El juicio fue decayendo. Las palabras flotaban con más pesadez en la sala. A Igeña y al público empezó a hacérseles demasiado largo. Los abogados seguían enfrascados en una larga discusión que parecía no tener fin. Cuando le dijeron a la condenada que por fin podía irse, se marchó cojeando, ayudada de un bastón. Antes de coger el ascensor que le llevaba a la calle dio gracias a Dios porque esto “había acabado”. Eso sí, este último tramo, el de la discusión burocrática, se le había hecho eterno. Dijo lo que muchos pensaban: “Vaya rollo”.

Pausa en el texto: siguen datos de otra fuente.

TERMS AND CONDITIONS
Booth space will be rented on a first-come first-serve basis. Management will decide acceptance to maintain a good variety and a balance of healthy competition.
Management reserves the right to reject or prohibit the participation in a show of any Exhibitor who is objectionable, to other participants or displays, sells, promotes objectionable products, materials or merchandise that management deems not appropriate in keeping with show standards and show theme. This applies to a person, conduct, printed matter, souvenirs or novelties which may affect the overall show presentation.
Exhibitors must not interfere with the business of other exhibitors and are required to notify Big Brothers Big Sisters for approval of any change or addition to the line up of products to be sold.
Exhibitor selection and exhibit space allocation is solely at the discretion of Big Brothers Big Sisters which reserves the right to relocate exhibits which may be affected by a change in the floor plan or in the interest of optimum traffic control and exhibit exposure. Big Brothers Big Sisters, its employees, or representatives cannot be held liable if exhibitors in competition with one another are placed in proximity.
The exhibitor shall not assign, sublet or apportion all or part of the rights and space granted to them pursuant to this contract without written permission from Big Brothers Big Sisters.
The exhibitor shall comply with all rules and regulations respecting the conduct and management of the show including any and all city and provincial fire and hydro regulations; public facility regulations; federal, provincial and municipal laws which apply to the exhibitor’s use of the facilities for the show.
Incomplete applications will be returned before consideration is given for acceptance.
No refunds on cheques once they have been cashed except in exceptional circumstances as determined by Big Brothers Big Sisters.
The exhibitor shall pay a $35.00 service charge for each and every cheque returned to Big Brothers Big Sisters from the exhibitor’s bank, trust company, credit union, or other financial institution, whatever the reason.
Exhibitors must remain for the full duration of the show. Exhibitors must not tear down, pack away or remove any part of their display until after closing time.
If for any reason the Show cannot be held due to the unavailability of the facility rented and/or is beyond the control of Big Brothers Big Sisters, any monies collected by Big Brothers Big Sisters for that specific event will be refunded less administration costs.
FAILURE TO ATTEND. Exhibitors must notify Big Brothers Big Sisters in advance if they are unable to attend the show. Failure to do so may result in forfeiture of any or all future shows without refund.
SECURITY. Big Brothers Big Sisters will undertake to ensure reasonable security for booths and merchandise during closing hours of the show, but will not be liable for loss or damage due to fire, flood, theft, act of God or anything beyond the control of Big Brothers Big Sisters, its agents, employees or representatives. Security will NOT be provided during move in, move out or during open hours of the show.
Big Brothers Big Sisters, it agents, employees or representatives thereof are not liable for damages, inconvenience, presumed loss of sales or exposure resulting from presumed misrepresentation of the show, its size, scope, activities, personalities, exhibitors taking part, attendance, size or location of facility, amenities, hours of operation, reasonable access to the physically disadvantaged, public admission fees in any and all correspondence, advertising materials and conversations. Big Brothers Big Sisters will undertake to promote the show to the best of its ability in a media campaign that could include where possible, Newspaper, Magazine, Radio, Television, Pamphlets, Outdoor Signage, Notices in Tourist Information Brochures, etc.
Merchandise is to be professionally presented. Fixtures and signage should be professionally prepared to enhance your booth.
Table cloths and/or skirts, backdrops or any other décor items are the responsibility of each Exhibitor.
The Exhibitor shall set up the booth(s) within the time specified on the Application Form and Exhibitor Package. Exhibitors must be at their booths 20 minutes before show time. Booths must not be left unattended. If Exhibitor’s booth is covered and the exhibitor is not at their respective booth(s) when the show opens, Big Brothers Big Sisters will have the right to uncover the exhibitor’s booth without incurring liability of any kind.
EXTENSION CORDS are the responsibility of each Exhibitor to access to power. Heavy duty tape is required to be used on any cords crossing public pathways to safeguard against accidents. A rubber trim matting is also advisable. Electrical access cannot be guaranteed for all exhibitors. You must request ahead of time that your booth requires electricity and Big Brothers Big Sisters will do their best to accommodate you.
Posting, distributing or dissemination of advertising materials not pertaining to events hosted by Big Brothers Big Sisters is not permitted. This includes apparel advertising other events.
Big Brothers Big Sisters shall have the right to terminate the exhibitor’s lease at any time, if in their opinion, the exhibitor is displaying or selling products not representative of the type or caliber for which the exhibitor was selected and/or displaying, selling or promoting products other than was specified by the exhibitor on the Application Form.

PENSIONES Y TESTAMENTOS SOSPECHOSOS

En pocos meses, la Audiencia Provincial de Madrid ha enjuiciado a dos mujeres que se apropiaron de la pensión o de la herencia de gente que murió sola y sin descendencia.

En septiembre de 2019, una empleada del hogar rumana se las ingenió para falsificar los cheques de una señora a la que cuidó hasta su muerte en Alcalá de Henares. Pero no quedó ahí su actividad delictiva. La empleada falsificó también el testamento, en el que se autonombró como única heredera. La policía descubrió el engaño. El juzgado la condenó a dos años de cárcel y a devolver los casi 100.000 euros que había robado.